Et si comme moi, vous avez aimé l’histoire de Crin-blanc, n’hésitez pas non plus à le faire savoir ! Pour les autres voici un lien de ce livre ; seule la couverture à été colorée, les illustrations intérieures sont toujours en noir et blanc, puisque tirées du film. C’est une histoire pour ravir, petits et grands.

Pour ma part, je vais continuer de rêver à une Camargue sauvage !

 

wlEmoticon-winkingsmile.png( Je touche une petite commission si vous passez par ce lien Amazon ; cela m’aide à entretenir ce blog, alors merci si vous le faites !) 

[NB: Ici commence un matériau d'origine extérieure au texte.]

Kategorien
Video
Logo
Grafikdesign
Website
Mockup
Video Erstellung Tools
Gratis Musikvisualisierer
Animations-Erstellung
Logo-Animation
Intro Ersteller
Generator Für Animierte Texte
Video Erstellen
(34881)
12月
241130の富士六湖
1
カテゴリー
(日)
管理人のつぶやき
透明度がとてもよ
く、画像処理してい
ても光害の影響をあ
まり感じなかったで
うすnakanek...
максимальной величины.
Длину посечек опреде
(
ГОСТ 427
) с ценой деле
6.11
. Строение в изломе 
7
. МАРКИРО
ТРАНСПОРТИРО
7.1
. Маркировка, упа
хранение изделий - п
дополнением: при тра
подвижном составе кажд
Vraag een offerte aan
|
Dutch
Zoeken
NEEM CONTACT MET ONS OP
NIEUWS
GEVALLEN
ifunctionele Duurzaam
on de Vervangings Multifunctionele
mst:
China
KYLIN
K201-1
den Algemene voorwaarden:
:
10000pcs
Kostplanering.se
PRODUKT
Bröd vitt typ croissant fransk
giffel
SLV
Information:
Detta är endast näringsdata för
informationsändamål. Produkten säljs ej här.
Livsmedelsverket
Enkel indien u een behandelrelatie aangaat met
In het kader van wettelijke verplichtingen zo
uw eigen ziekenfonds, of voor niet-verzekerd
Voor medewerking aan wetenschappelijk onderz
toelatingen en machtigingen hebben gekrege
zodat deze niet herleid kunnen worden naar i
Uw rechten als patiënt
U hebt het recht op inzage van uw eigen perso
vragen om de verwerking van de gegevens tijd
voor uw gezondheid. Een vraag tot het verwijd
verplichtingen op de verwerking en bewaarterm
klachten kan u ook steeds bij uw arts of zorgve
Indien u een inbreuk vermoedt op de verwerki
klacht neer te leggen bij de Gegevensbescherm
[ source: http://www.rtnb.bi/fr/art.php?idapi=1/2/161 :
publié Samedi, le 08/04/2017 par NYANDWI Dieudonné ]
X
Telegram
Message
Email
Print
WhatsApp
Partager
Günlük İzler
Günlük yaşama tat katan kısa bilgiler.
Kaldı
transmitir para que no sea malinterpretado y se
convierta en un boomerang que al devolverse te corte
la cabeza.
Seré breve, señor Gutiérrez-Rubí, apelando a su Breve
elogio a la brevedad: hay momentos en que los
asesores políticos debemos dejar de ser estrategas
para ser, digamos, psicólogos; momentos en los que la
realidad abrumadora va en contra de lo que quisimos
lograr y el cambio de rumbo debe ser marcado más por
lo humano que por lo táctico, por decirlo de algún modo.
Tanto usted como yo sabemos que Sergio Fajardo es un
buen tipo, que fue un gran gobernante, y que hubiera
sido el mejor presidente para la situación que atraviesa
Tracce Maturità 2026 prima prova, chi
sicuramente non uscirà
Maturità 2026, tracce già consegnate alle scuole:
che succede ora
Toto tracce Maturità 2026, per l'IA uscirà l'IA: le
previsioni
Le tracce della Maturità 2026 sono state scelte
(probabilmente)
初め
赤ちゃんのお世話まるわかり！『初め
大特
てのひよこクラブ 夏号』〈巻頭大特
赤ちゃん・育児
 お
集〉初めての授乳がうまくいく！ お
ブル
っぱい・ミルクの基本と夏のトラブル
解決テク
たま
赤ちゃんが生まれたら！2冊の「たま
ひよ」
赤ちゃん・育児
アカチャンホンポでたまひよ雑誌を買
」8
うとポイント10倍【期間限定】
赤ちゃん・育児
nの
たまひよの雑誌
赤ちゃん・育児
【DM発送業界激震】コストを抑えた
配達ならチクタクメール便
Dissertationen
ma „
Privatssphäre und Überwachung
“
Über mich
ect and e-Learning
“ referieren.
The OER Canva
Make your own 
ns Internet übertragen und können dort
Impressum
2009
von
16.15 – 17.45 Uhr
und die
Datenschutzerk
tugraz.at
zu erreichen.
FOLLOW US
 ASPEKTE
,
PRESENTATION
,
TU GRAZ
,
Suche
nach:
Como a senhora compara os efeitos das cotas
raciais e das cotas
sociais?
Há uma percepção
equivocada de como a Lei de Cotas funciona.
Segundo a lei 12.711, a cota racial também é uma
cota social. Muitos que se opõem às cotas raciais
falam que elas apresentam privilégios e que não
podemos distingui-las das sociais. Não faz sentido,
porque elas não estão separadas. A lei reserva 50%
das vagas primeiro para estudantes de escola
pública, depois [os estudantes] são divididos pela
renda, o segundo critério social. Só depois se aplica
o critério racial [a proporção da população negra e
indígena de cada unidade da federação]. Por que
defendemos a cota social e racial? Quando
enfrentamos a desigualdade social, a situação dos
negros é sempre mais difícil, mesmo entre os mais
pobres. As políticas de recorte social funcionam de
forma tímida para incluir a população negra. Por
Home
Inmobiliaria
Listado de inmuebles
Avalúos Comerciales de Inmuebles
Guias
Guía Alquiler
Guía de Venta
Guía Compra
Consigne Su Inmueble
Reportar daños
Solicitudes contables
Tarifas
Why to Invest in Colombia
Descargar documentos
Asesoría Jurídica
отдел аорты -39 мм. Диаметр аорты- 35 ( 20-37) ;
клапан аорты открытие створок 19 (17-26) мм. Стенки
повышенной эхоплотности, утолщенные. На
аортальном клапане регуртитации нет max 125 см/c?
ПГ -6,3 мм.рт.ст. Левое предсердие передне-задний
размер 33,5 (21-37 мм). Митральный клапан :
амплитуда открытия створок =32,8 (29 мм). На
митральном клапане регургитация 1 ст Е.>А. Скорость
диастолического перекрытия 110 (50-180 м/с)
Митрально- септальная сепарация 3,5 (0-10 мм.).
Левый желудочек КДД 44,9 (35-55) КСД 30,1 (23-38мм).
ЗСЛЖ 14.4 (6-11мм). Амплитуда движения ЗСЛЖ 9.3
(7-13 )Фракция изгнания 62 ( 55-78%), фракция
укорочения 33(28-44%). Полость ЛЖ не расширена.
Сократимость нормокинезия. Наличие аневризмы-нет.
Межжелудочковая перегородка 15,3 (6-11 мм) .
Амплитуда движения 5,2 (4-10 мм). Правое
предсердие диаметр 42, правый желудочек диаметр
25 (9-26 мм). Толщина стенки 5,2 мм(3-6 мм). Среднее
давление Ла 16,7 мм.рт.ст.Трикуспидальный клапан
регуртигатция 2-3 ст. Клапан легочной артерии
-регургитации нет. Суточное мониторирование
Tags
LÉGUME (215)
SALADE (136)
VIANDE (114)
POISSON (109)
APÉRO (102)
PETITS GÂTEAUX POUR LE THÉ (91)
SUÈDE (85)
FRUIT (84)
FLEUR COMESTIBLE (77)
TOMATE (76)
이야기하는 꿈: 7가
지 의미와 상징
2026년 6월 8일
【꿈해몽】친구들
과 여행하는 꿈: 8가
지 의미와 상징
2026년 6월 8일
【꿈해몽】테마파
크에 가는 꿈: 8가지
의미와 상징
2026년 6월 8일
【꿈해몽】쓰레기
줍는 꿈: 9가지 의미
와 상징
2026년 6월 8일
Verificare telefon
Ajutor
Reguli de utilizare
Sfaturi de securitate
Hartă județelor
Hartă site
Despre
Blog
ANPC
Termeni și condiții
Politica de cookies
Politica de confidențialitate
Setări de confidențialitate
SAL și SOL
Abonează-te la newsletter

6 Responses to A la découverte de la Camargue…

  1. Brigitte

    Bonjour Gaëlle,

    J’ai eu un peu la même expérience que toi, sauf que pour moi, c’était au printemps. Et nous nous sommes contentés de traverser cette région mythique en voiture, sans nous arrêter (en fait, ce n’était pas le but de notre périple). Je n’ai pu voir que quelques chevaux au loin…
    J’ai commandé le livre sur Amazon (en passant par ton lien, mais sur Kindle). Il y a quelques temps, j’ai regardé la vidéo que l’on peut trouver sur You Tube : http://www.youtube.com/watch?v=NTRML3X0lZ4

  2. cheval-facile

    bonsoir Brigitte,

    Merci pour ton retour de vécu.
    et merci pour le lien de la vidéo, car je n’en avais pas trouvé sans pub !! c’est super pour le partage !
    🙂

  3. Séverine

    Ah ! Crin Blanc ! J’ai vu le film il y a fort longtemps mais j’ai surtout lu et relu le livre de René Guillot (je crois). Je le connaissais si bien que je pouvais dessiner les illustrations de mémoire…
    Et aujourd’hui, depuis 10 ans en fait, un « crin blanc » (nommé Pampero = le vent de la pampa) partage ma vie. Il est arrivé là par hasard (je voulais une jument, surtout pas de gris, etc…) dans le ventre de sa mère et avec le recul je dirais qu’il a rempli toutes les cases du standard de la race ! Avec un ajout, que j’ignorais mais qui semble assez courant dans la race, c’est que ces petits gris sont peut-être dociles, mais ils ont aussi beaucoup de caractère et de détermination ! Je suppose que c’est nécessaire pour aller face aux « toros » !

    • cheval-facile

      Les chevaux de Camargue sont de chouettes compagnons, mais effectivement ils ont beaucoup de caractère et ne sont pas toujours des chevaux faciles pour les particuliers. Ce sont des animaux vifs et plein de vie, très réactifs et agréables à monter, lorsque l’on a déjà un certain niveau. Je les apprécie pour en avoir élevé, et avoir travaillé avec eux.
      🙂

  4. Brigitte

    Un petit cadeau pour toi, Gaëlle : http://www.youtube.com/watch?v=Ey3DGLZ98Nw
    Malheureusement, la version originale a été supprimé de You Tube pour des raisons de droits d’auteur. Celle-ci ne fait que 33′, a de nombreuses coupures et est en couleur. Si tu as l’occasion de voir le film en noir et blanc, je te le conseille.